The concept is also seen in Leviticus 25:1-5  "The LORD said to Moses on Mount Sinai, 2 "Speak to the Israelites and say to them: 'When you enter the land I am going to give you, the land itself must observe a Sabbath to the LORD. 3 For six years sow your fields, and for six years prune your vineyards and gather their crops. 4 But in the seventh year the land is to have a Sabbath of rest, a Sabbath to the LORD. Do not sow your fields or prune your vineyards. 5 Do not reap what grows of itself or harvest the grapes of your untended vines. The land is to have a year of rest."  The implication is that the land is not to be exhausted or abused for short-term gains.

Stewardship in Christianity follows from the belief that human beings are created by the same God who created the entire universe and everything in it. To look after the Earth, and thus God's dominion, is the responsibility of the Christian steward.

A useful quote explaining stewardship can be found in Psalm 24:1: "The Earth is the Lord's and all that is in it, the world, and those who live in it".

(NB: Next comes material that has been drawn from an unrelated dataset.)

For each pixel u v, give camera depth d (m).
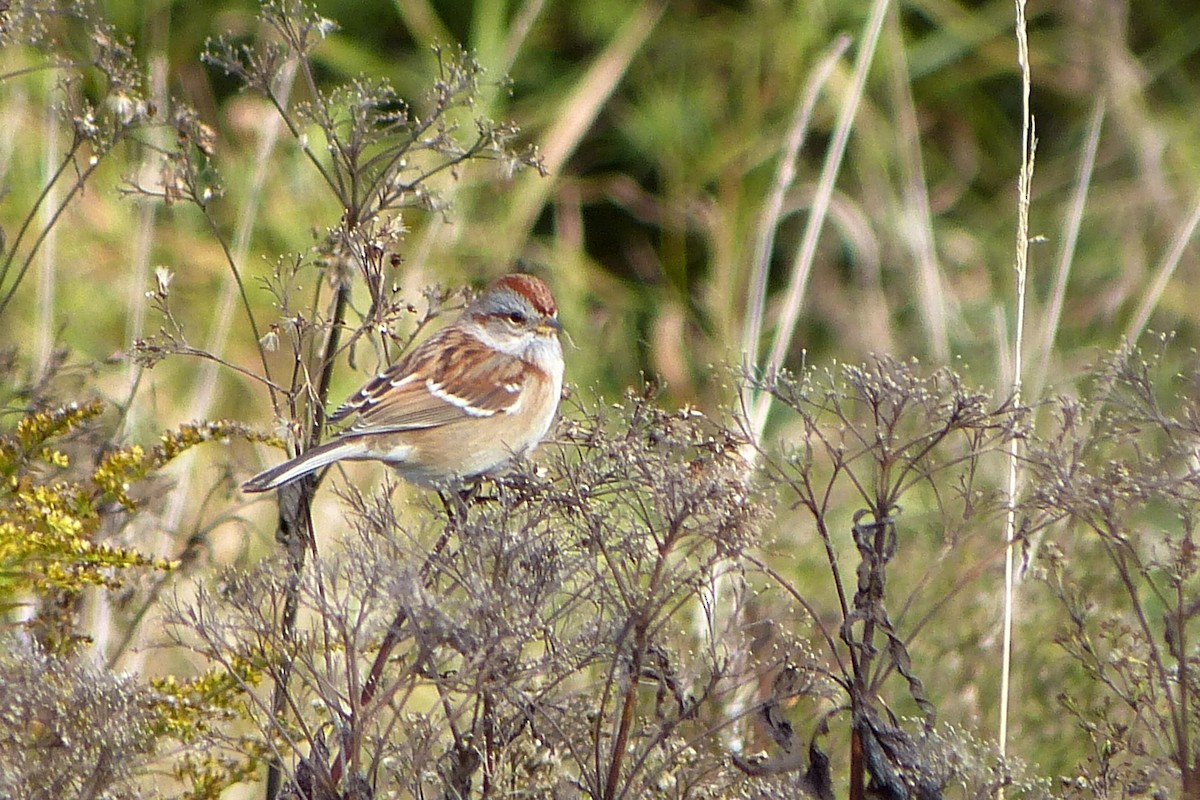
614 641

A broader concept of stewardship is illustrated in Jesus’ parable of the "talents", which refer to an amount of money but by implication (and by common use of the word in English) as "abilities."

Matthew 25.14-30 –

14 "Again, it will be like a man going on a journey, who called his servants and entrusted his property to them.
15 To one he gave five talents of money, to another two talents, and to another one talent, each according to his ability. Then he went on his journey.
16 The man who had received the five talents went at once and put his money to work and gained five more.
17 So also, the one with the two talents gained two more.
18 But the man who had received the one talent went off, dug a hole in the ground and hid his master's money.
19 After a long time the master of those servants returned and settled accounts with them.
20 The man who had received the five talents brought the other five. 'Master,' he said, 'you entrusted me with five talents. See, I have gained five more.' 
21 His master replied, 'Well done, good and faithful servant! You have been faithful with a few things; I will put you in charge of many things. Come and share your master's happiness!' 
22 The man with the two talents also came. 'Master,' he said, 'you entrusted me with two talents; see, I have gained two more.' 
23 His master replied, 'Well done, good and faithful servant! You have been faithful with a few things; I will put you in charge of many things. Come and share your master's happiness!' 
24 Then the man who had received the one talent came. 'Master,' he said, 'I knew that you are a hard man, harvesting where you have not sown and gathering where you have not scattered seed.
25 So I was afraid and went out and hid your talent in the ground. See, here is what belongs to you.' 
26 His master replied, 'You wicked, lazy servant! So you knew that I harvest where I have not sown and gather where I have not scattered seed?
27 Well then, you should have put my money on deposit with the bankers, so that when I returned I would have received it back with interest.
28  'Take the talent from him and give it to the one who has the ten talents.
29 For everyone who has will be given more, and he will have an abundance. Whoever does not have, even what he has will be taken from him.
30 And throw that worthless servant outside, into the darkness, where there will be weeping and gnashing of teeth.' 

Additionally, frequent references to the "tithe", or giving of a portion are found throughout the Bible as part of the Jewish law.  The tithe represents the returning to God a significant, specific, and intentional portion of material gain; under the Jewish law, the first ten percent of one's food product (produce or animal livestock) was to be sacrificed at the temple for the sustenance of the Levites. Giving is not limited to the tithe or any specific amount, illustrated by Jesus’ comment that a woman who gave a very small amount had given more than those had given large amounts because "while they gave out of their abundance, she gave all she had to live on" (the lesson of the widow's mite, Mark 12.41-44; Luke 21.1-4).

Examples
The Dutch political party "CDA" (Christian Democratic Appeal) lists stewardship as one of its four key ideals. This refers not only to taking care of the environment, but also a principled stand towards human as well as natural resources. A commitment to clear principles, rather than pragmatism, is another facet of stewardship.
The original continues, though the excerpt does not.